On this day we sincerely give thanks for life, for being alive — an experience unlike any other. Well, we don’t know any other anyway, most of us. The floats and balloons go by a couple of blocks from my house, which sounds glamorous and exciting until you see the crowds and the frantic behavior by both parent and child out there.
My Daddy Says
My mom and dad are visiting. Mom is watching An American in Paris on TV (though she nods off regularly) and dad is devouring my New York Review of Books issues that I save for him.
I hollered out to dad, “Dubai is broke!” but dad (surprisingly) didn’t know about the existence of the tiny desert enclave that, with no real resources, has built up a massive amount of real estate and wealth. It's a self-invented mercantile hub — a nexus of shipping, trading and banking.
Lightning strikes the world’s tallest building in Dubai… often…
It's much like Hong Kong in a way. They went crazy with the tall buildings and the splashy lifestyle, but now the piper’s come a calling and they have built much of it on debt. Debt they can’t repay. Ooops. I recall articles a couple of years ago about Americans living the good life in Dubai, making tons of money quickly, boozing it up in luxury apartments, hanging mainly with other newly rich expats.
I imagine other cities and territories that have no real assets will find themselves in a similar spot quite soon. Detroit is already just about gone — though urban farming is rumored to be a novel use for the vacant acreage; as is Phoenix, though they do have mineral wealth in the surrounding deserts, which is why it was seized from Mexico in the first place. The suburban town my parents live in, Columbia, MD, is in a comparable situation. It is a corporate development that was traded to a Chicago company, which has built lots of new condos and office buildings in recent years, as has been done all over NYC, imagining that the real estate bubble would go on expanding ad infinitum. Meanwhile, the town has no resources and they don’t actually make anything.

What you will do
#1 In the post about Dubai's debt, rewrite the part that begins at the words "On this day" and stops after "save for him.", swapping "balloons" for "marching bands".
#2 The post about Dubai's debt says that Dubai built much of its wealth on debt. List the places it names as already in, or soon to be in, a similar or comparable situation.

Data records
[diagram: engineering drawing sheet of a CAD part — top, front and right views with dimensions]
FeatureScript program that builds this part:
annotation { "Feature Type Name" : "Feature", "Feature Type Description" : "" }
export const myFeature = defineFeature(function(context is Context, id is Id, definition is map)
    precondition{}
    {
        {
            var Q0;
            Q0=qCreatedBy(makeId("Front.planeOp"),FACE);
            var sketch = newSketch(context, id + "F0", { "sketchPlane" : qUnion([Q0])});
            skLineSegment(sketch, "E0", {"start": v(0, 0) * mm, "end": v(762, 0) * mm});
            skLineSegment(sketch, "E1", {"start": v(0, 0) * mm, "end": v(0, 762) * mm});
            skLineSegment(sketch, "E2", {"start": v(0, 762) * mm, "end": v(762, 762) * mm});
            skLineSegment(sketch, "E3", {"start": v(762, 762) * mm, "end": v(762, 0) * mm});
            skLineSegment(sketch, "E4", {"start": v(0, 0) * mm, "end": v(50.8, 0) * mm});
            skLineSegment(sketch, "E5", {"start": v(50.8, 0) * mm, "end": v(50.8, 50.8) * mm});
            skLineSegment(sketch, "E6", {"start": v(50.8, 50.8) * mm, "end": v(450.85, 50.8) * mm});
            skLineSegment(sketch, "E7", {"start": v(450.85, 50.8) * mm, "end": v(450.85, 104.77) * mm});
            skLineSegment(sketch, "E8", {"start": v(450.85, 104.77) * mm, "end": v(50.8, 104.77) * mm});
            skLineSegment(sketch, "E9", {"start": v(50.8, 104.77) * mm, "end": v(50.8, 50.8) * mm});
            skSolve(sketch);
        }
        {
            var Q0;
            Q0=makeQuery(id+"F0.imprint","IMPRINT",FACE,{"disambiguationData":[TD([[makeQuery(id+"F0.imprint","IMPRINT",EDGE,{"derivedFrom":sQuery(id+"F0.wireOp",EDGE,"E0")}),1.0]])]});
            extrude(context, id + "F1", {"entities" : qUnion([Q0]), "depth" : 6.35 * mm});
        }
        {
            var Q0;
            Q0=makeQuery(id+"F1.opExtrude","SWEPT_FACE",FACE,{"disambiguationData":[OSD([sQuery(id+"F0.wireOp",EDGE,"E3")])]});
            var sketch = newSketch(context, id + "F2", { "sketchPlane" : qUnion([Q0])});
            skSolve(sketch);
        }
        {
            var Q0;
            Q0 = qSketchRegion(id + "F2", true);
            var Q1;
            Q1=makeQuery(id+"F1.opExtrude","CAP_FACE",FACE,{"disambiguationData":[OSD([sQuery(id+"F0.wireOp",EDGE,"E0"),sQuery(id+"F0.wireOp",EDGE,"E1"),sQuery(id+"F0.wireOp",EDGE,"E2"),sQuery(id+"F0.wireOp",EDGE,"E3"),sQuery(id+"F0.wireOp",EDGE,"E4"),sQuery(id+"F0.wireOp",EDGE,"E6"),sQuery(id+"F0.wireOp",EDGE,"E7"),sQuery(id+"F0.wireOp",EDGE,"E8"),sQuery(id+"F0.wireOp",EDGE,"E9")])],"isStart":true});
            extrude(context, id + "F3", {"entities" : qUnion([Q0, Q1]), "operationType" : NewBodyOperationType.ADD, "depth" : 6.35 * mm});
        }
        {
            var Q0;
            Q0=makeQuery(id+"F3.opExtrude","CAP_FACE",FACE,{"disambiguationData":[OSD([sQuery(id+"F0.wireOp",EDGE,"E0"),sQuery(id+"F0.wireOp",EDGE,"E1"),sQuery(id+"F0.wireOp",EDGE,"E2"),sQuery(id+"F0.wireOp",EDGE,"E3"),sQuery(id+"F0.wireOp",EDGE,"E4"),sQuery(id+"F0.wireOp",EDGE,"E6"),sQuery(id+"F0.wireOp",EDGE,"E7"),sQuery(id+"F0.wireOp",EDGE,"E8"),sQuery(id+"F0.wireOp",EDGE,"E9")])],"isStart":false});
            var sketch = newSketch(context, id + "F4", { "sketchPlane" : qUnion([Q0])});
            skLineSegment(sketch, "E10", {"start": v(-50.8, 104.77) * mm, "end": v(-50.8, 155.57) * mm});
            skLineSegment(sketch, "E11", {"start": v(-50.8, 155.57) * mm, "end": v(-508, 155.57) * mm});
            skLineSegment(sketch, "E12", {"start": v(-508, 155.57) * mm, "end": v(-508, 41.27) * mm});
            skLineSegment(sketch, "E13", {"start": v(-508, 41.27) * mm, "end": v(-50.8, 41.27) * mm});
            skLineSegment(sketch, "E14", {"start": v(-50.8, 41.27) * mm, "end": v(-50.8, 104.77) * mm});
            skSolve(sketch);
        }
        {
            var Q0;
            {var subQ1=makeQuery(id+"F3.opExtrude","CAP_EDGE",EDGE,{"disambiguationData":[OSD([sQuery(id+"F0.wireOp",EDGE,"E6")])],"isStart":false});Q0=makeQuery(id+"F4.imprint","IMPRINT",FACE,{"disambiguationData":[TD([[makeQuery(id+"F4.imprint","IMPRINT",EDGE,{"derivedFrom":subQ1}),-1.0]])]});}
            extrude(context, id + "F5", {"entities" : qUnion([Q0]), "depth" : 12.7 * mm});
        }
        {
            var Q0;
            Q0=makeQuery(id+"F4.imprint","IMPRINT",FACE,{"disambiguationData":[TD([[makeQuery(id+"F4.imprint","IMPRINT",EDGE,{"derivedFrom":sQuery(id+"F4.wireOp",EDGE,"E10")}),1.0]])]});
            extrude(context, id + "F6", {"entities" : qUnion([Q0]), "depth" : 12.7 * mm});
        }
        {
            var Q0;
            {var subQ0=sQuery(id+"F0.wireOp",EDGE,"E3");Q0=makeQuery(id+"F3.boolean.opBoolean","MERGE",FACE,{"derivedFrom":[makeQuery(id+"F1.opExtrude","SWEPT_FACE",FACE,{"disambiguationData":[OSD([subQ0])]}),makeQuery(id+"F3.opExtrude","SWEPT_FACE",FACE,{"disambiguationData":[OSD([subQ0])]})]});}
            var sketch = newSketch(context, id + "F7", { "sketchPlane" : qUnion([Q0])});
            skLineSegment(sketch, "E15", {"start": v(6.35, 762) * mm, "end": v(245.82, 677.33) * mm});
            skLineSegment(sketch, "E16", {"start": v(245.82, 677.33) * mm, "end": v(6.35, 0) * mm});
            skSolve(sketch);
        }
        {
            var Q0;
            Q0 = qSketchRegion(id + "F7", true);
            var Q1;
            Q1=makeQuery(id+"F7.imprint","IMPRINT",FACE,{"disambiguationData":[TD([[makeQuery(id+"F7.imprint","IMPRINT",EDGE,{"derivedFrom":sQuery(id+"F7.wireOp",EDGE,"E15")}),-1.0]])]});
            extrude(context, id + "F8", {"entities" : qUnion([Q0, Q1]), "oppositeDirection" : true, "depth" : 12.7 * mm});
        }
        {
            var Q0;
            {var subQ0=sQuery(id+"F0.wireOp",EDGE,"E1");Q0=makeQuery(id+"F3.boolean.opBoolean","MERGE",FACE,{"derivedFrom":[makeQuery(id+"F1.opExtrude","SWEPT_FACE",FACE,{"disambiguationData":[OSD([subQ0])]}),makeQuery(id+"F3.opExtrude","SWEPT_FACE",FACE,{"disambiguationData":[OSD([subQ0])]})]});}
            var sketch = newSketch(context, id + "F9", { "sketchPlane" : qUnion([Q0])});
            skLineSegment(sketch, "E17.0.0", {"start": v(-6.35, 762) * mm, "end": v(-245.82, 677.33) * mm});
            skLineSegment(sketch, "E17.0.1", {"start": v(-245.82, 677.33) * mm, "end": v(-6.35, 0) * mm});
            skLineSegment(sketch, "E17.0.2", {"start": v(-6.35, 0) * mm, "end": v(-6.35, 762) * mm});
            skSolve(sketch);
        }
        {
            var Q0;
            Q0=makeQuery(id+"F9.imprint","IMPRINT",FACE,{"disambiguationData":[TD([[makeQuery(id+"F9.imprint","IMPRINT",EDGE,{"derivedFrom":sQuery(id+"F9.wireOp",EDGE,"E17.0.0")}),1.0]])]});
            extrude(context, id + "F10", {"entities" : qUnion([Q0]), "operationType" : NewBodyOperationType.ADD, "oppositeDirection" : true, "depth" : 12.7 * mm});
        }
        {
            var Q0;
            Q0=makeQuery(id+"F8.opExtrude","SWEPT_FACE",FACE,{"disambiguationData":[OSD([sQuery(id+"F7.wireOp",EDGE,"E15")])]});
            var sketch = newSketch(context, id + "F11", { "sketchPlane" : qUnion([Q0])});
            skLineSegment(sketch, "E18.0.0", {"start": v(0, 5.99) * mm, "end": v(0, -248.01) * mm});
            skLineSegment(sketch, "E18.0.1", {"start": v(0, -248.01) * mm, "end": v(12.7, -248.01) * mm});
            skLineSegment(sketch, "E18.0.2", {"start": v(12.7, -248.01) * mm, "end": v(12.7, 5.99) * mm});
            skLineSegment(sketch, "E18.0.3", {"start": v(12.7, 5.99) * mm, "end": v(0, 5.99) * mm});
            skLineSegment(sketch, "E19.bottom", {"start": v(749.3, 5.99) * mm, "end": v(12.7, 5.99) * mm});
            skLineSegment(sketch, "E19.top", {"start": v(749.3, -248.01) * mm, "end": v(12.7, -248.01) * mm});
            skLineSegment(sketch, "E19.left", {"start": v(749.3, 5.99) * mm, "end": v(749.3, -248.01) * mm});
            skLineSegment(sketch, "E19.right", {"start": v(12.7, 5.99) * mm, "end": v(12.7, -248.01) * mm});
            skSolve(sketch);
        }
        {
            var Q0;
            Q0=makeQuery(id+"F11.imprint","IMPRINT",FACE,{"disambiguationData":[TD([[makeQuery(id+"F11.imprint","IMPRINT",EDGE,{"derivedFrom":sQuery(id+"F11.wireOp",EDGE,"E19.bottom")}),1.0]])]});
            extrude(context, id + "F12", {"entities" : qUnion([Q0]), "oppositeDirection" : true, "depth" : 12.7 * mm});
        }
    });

Solved problems
#1
On this day we sincerely give thanks for life, for being alive — an experience unlike any other. Well, we don’t know any other anyway, most of us. The floats and marching bands go by a couple of blocks from my house, which sounds glamorous and exciting until you see the crowds and the frantic behavior by both parent and child out there.
My Daddy Says
My mom and dad are visiting. Mom is watching An American in Paris on TV (though she nods off regularly) and dad is devouring my New York Review of Books issues that I save for him.

#2
Detroit
Phoenix
Columbia, MD